Sen. Jim Webb, a freshman Democrat from Virginia, noted that Bush had made similar pledges about energy in his previous State of the Union speeches. But Webb said his party is open to ideas that would free the nation from its dependence on foreign oil.
"We look forward to working with the president and his party to bring about these changes," Webb said.
One exception to the bipartisan tone on domestic issues was Bush's renewed proposal to give private-school vouchers to poor students, an idea Democrats were criticizing hours before Bush's motorcade pulled up at the Capitol. The proposal is likely to go nowhere in Congress.
About half of the president's speech was dedicated to foreign policy, with Bush emphasizing the need to add U.S. troops in Iraq. He portrayed the Iraq war as an important part of the global war against terrorism and warned of dire consequences if American forces left too soon.
"We could expect an epic battle between Shia extremists backed by Iran, and Sunni extremists aided by al-Qaida and supporters of the old regime. A contagion of violence could spill out across the country - and in time the entire region could be drawn into the conflict," he said.
For America, he said, that was "a nightmare scenario."
Bush's plan has run into strong opposition from Democrats and a surprising number of Republicans. Bush faces the possibility that Congress could take a symbolic vote against his plan, or even prevent him from spending money for the additional troops.
The other half of his speech offered the usual laundry list of proposals on everything from immigration he called for "serious, civil, and conclusive debate" to the looming problems with Medicare, Medicaid and Social Security. ("It is our duty to keep them permanently sound.")
He called for tax changes to encourage people not covered by health insurance to be able to afford a plan. Under his proposal, employer-financed health care benefits would be considered taxable income after a deduction of $15,000 for families and $7,500 for individuals. Those buying their own plan would get the same deductions.
The White House said 80 percent of workers with health insurance through their jobs would see a tax cut as a result of the change. But about 20 percent would see a tax increase - those workers whose health insurance costs more than the standard deduction.
Bush, an oilman who has consistently supported the agenda of the oil industry, said he would reduce gasoline consumption by 15 percent through increased use of "green" biofuels and another 5 percent by setting higher fuel efficiency requirements for auto manufacturers.
Both can be accomplished if the administration really means business, experts said, but they questioned whether the president will put his money where his mouth is.

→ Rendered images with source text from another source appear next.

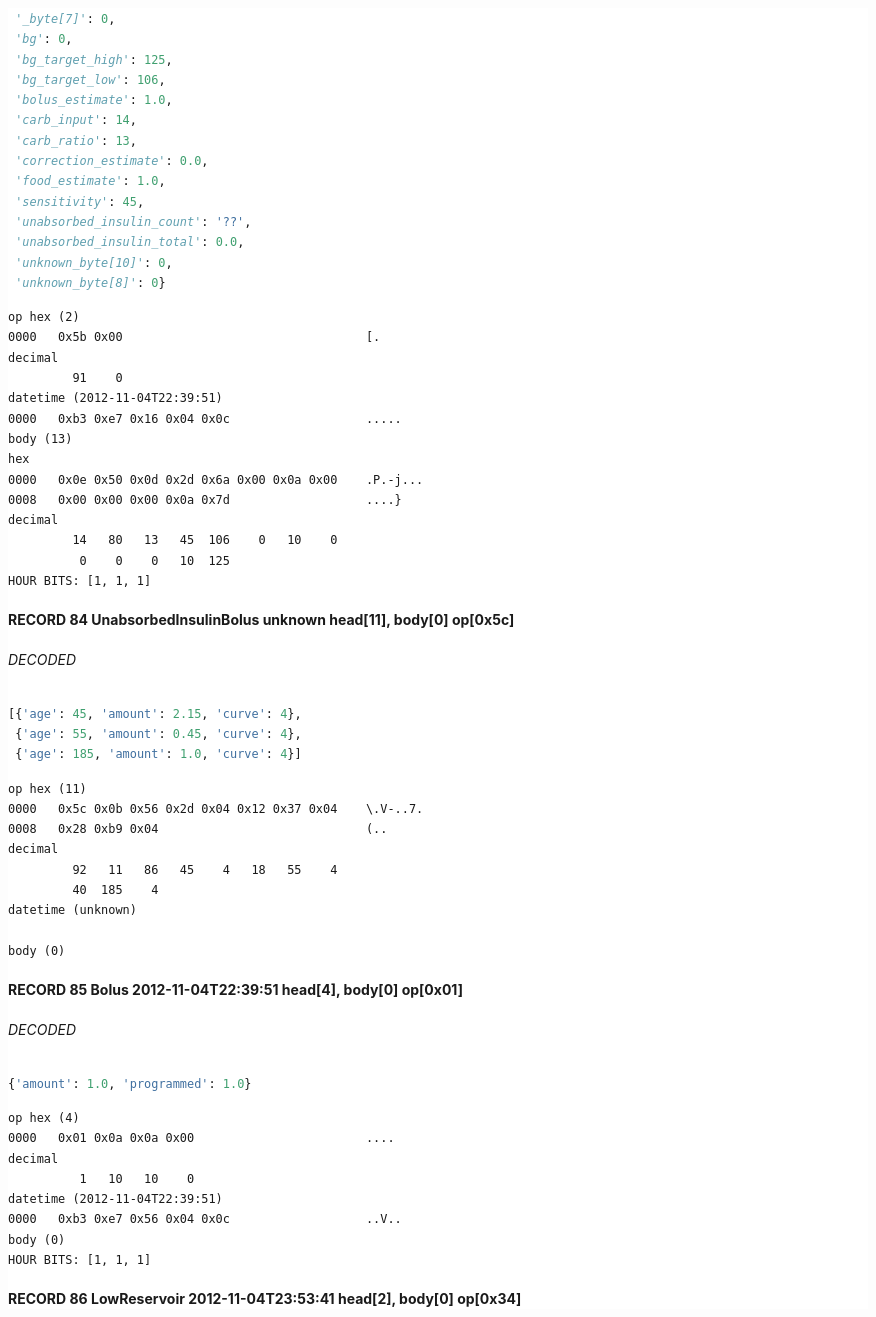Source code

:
 ```python
 '_byte[7]': 0,
 'bg': 0,
 'bg_target_high': 125,
 'bg_target_low': 106,
 'bolus_estimate': 1.0,
 'carb_input': 14,
 'carb_ratio': 13,
 'correction_estimate': 0.0,
 'food_estimate': 1.0,
 'sensitivity': 45,
 'unabsorbed_insulin_count': '??',
 'unabsorbed_insulin_total': 0.0,
 'unknown_byte[10]': 0,
 'unknown_byte[8]': 0}
```
    op hex (2)
    0000   0x5b 0x00                                  [.
    decimal
             91    0
    datetime (2012-11-04T22:39:51)
    0000   0xb3 0xe7 0x16 0x04 0x0c                   .....
    body (13)
    hex
    0000   0x0e 0x50 0x0d 0x2d 0x6a 0x00 0x0a 0x00    .P.-j...
    0008   0x00 0x00 0x00 0x0a 0x7d                   ....}
    decimal
             14   80   13   45  106    0   10    0
              0    0    0   10  125
    HOUR BITS: [1, 1, 1]
#### RECORD 84 UnabsorbedInsulinBolus unknown head[11], body[0] op[0x5c]
###### DECODED
```python
[{'age': 45, 'amount': 2.15, 'curve': 4},
 {'age': 55, 'amount': 0.45, 'curve': 4},
 {'age': 185, 'amount': 1.0, 'curve': 4}]
```
    op hex (11)
    0000   0x5c 0x0b 0x56 0x2d 0x04 0x12 0x37 0x04    \.V-..7.
    0008   0x28 0xb9 0x04                             (..
    decimal
             92   11   86   45    4   18   55    4
             40  185    4
    datetime (unknown)

    body (0)

#### RECORD 85 Bolus 2012-11-04T22:39:51 head[4], body[0] op[0x01]
###### DECODED
```python
{'amount': 1.0, 'programmed': 1.0}
```
    op hex (4)
    0000   0x01 0x0a 0x0a 0x00                        ....
    decimal
              1   10   10    0
    datetime (2012-11-04T22:39:51)
    0000   0xb3 0xe7 0x56 0x04 0x0c                   ..V..
    body (0)
    HOUR BITS: [1, 1, 1]
#### RECORD 86 LowReservoir 2012-11-04T23:53:41 head[2], body[0] op[0x34]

Critics say the president's words on clean energy have not been matched by action. While there has been new research and development funding for biofuels, solar and wind energy, it has often been at the expense of other renewable energy programs.
"Are we going to have a Manhattan Project for biofuels, or are we going to have a Band-Aid?" asked Mark Emalfarb, president of Dyadic, a Jupiter firm among the leaders in developing enzymes for cellulosic ethanol. "Are we are going to cut our addiction to foreign oil in the next five years - or the next 30 years?"
In proposing to import biofuels, Bush appeared to be following a suggestion made by his brother Jeb Bush during his last year as Florida governor.
Environmentalists welcomed President Bush's brief reference to climate change but were disappointed by the absence of government action to reduce greenhouse gas emissions. Bush continues to prefer a free-market approach where private businesses are left to take their own voluntary steps.
Still, his comments on global warming reflected growing momentum for federal action.
Democratic leaders said after the speech that they were frustrated by his comments on Iraq but encouraged by the bipartisan spirit on other issues.
"It is long past time to stop talking about our problems," Pelosi and Senate Majority Leader Harry Reid said in a joint statement, "and start working to solve them."